En el día de ayer, una elección municipal en la Capital Federal dejó expuesta una postal incómoda: la mitad del padrón no fue a votar. En Santa Fe, apenas un 5% más de participación. La cifra no es casual ni coyuntural. Es el resultado de años de desilusión acumulada, pero también un síntoma de resignación peligrosa.
Muchos se preguntan si estamos frente a un nuevo “que se vayan todos”, como en 2001. La respuesta es más amarga: nadie se va. Siguen estando. Y lo que es peor: siguen ganando.
Mientras una parte del electorado se cansa de elegir entre lo malo y lo peor, otra parte milita con fervor la continuidad de un modelo que hace dos décadas fracasa en lo esencial: educación, seguridad y desarrollo.
En Rosario, la capital del narcoterrorismo argentino, se vivieron los peores años de asesinatos en democracia bajo gobiernos alineados al kirchnerismo. En educación, Santa Fe exhibe sin vergüenza que solo 1 de cada 4 chicos de primer grado comprende lo que lee. Y en el agro, la industria sin chimenea, la performance es todavía más vergonzosa: hace 20 años que la Argentina no aumenta su producción de soja, mientras Paraguay y Brasil la triplicaron.
La participación electoral ya no depende de la voluntad ciudadana, sino del estado del clima. Si llueve, cae 10%. Si hace calor, 15%. Si hay feriado largo, directamente la política entra en suspensión. El voto obligatorio parece lo único que sostiene un sistema donde la mitad de la población vota sin ganas, y la otra mitad ni se molesta en disimular.

En ese escenario de hartazgo, la pelea entre Milei y Macri no es solo un duelo de egos. Es una tragedia estratégica. Porque la fragmentación del espacio liberal y republicano es, en los hechos, la garantía de supervivencia para el kirchnerismo. Un kirchnerismo que destruyó la educación, toleró la inseguridad, aisló al agro y vació la cultura del esfuerzo, pero que sigue teniendo chances de decidir el destino del país.
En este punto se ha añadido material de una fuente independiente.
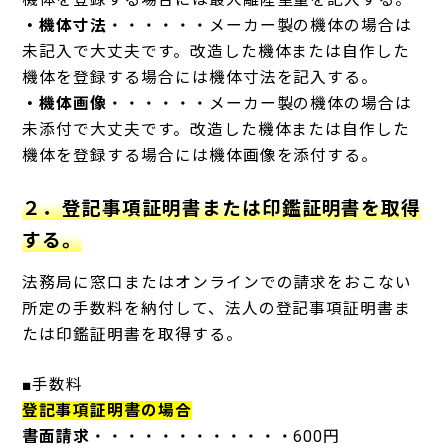
・機体寸法
・・・・・・メーカー製の機体の場合は
未記入で大丈夫です。改造した機体または自作した
機体を登録する場合には機体寸法を記入する。
・機体画像
・・・・・・メーカー製の機体の場合は
未添付で大丈夫です。改造した機体または自作した
機体を登録する場合には機体画像を添付する。
２．登記事項証明書または印鑑証明書を取得
する。
法務局に窓口またはオンラインでの請求をおこない
所定の手数料を納付して、法人の登記事項証明書ま
たは印鑑証明書を取得する。
■手数料
登記事項証明書の場合
書面請求
・・・・・・・・・・・・600円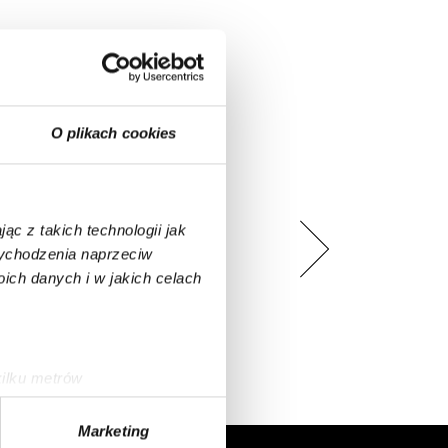
O plikach cookies
ąc z takich technologii jak
 wychodzenia naprzeciw
ch danych i w jakich celach
kilku metrów
ch (fingerprinting, czyli
Marketing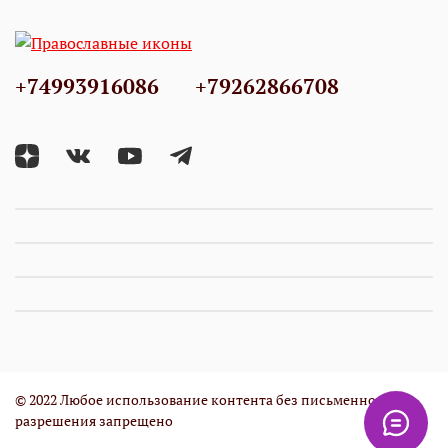
+74993916086
+79262866708
© 2022 Любое использование контента без письменного
разрешения запрещено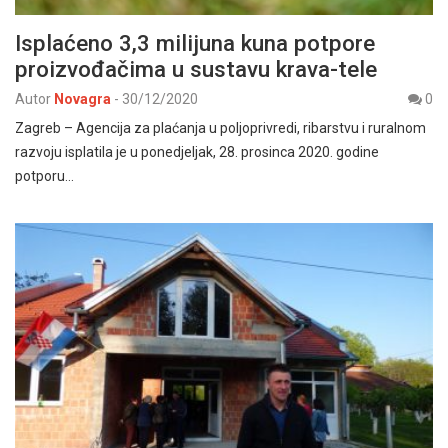
Isplaćeno 3,3 milijuna kuna potpore
proizvođačima u sustavu krava-tele
Autor
Novagra
-
30/12/2020
0
Zagreb – Agencija za plaćanja u poljoprivredi, ribarstvu i ruralnom
razvoju isplatila je u ponedjeljak, 28. prosinca 2020. godine
potporu…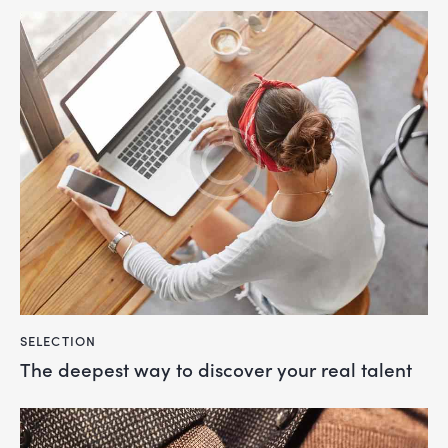
SELECTION
The deepest way to discover your real talent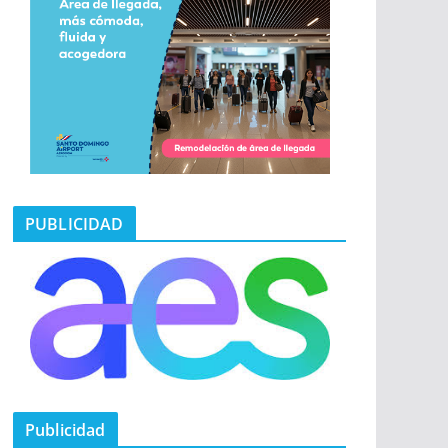
PUBLICIDAD
Publicidad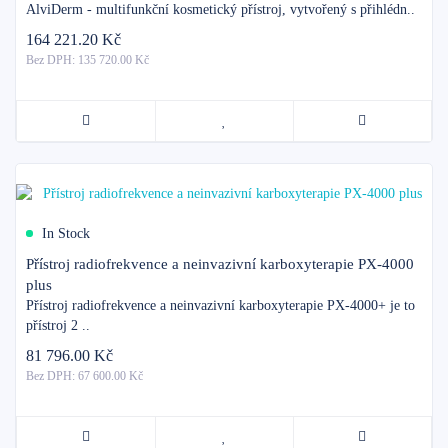
AlviDerm - multifunkční kosmetický přístroj, vytvořený s přihlédn..
164 221.20 Kč
Bez DPH: 135 720.00 Kč
In Stock
Přístroj radiofrekvence a neinvazivní karboxyterapie PX-4000
plus
Přístroj radiofrekvence a neinvazivní karboxyterapie PX-4000+ je to
přístroj 2 ..
81 796.00 Kč
Bez DPH: 67 600.00 Kč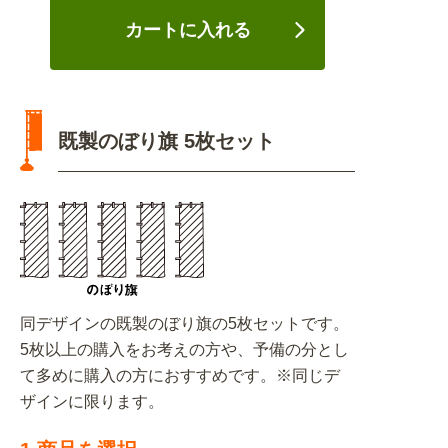
カートに入れる
既製のぼり旗 5枚セット
同デザインの既製のぼり旗の5枚セットです。
5枚以上の購入をお考えの方や、予備の分とし
て多めに購入の方におすすめです。※同じデ
ザインに限ります。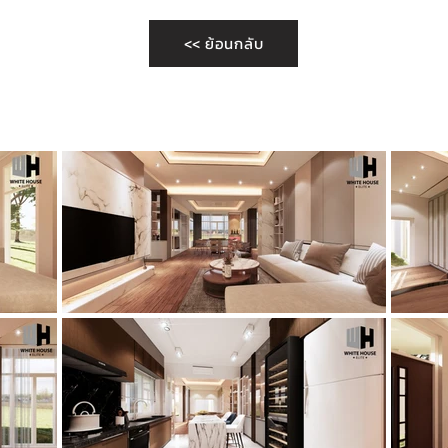
<< ย้อนกลับ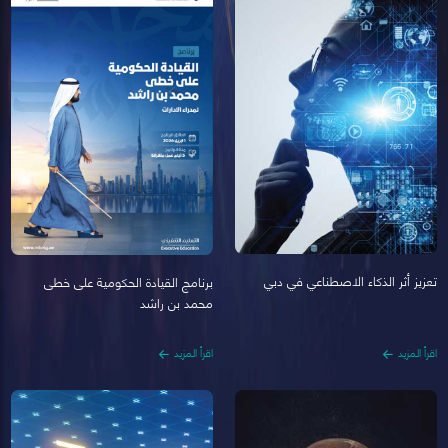
تعزيز أثر الذكاء الاصطناعي في دبي
برنامج القيادة الحكومية على خطى
محمد بن راشد
اقرأ المزيد
اقرأ المزيد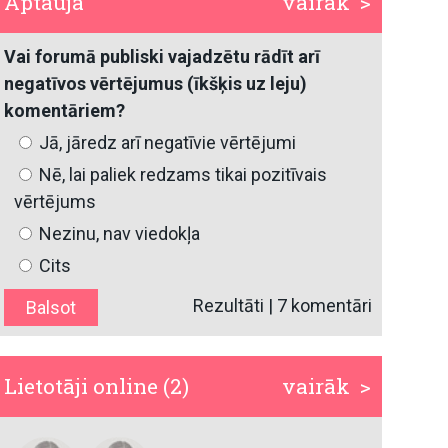
Aptauja
vairāk >
Vai forumā publiski vajadzētu rādīt arī
negatīvos vērtējumus (īkšķis uz leju)
komentāriem?
Jā, jāredz arī negatīvie vērtējumi
Nē, lai paliek redzams tikai pozitīvais
vērtējums
Nezinu, nav viedokļa
Cits
Rezultāti
|
7 komentāri
Lietotāji online (2)
vairāk >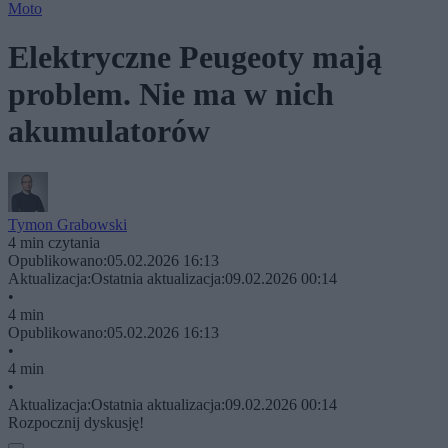
Moto
Elektryczne Peugeoty mają
problem. Nie ma w nich
akumulatorów
Tymon Grabowski
4 min czytania
Opublikowano:
05.02.2026 16:13
Aktualizacja:
Ostatnia aktualizacja:
09.02.2026 00:14
•
4 min
Opublikowano:
05.02.2026 16:13
•
4 min
•
Aktualizacja:
Ostatnia aktualizacja:
09.02.2026 00:14
Rozpocznij dyskusję!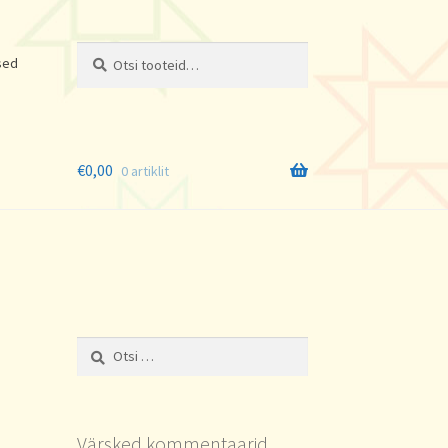
Otsi:
Otsi
sed
€
0,00
0 artiklit
Otsi:
Värsked kommentaarid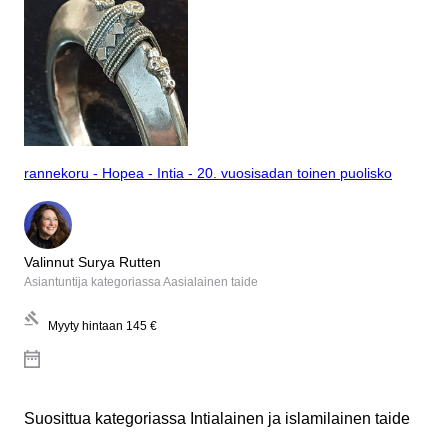
rannekoru - Hopea - Intia - 20. vuosisadan toinen puolisko
Valinnut Surya Rutten
Asiantuntija kategoriassa Aasialainen taide
Myyty hintaan
145 €
Suosittua kategoriassa Intialainen ja islamilainen taide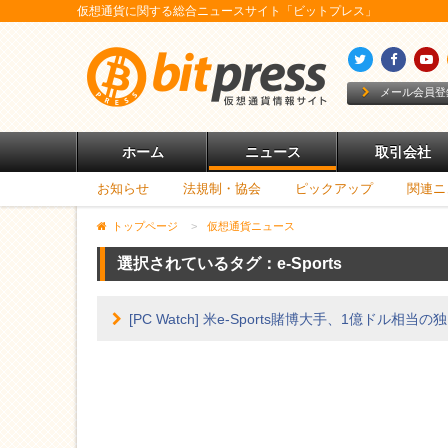
仮想通貨に関する総合ニュースサイト「ビットプレス」
メール会員登
ホーム
ニュース
取引会社
お知らせ
法規制・協会
ピックアップ
関連ニ
トップページ
>
仮想通貨ニュース
選択されているタグ：
e-Sports
[PC Watch] 米e-Sports賭博大手、1億ドル相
¿La sociedad se hartó? Sí. ¿El sistema político mutó en algo mejor? No. Y si la alternativa sigue siendo dividir, pelear o abstenerse, no habrá “renovación”. Solo habrá continuidad, disfrazada de opción.
Lo que pasa en las urnas no se mide en encuestas. Se mide en silencios, en ausencias y en boletas sin marcar. Y el silencio de medio país que no vota no es inocente. Es un grito sin micrófono que dice, en el fondo: háganse cargo. Porque no nos fuimos. Pero tampoco volvimos.